---------- RECORD EXTRACTS ----------

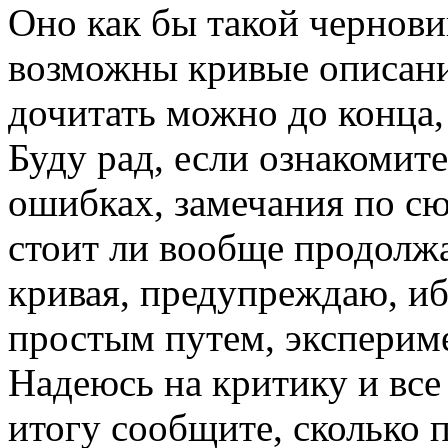
Оно как бы такой чернови
возможны кривые описания
дочитать можно до конца, 
Буду рад, если ознакомит
ошибках, замечания по сюж
стоит ли вообще продолжа
кривая, предупреждаю, иб
простым путем, экспериме
Надеюсь на критику и все
итогу сообщите, сколько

----------

## [YOUR INSTRUCTIONS]
Give every line of text in these entries as a Markdown table with the columns "Line No." and "Text Line", skipping any blank lines. Leave the pictures out of the table.

## [YOUR RESPONSE]
| Line No. | Text Line |
|---|---|
| 1 | Оно как бы такой чернови |
| 2 | возможны кривые описания |
| 3 | дочитать можно до конца,  |
| 4 | Буду рад, если ознакомит |
| 5 | ошибках, замечания по сюж |
| 6 | стоит ли вообще продолжа |
| 7 | кривая, предупреждаю, иб |
| 8 | простым путем, экспериме |
| 9 | Надеюсь на критику и все |
| 10 | итогу сообщите, сколько |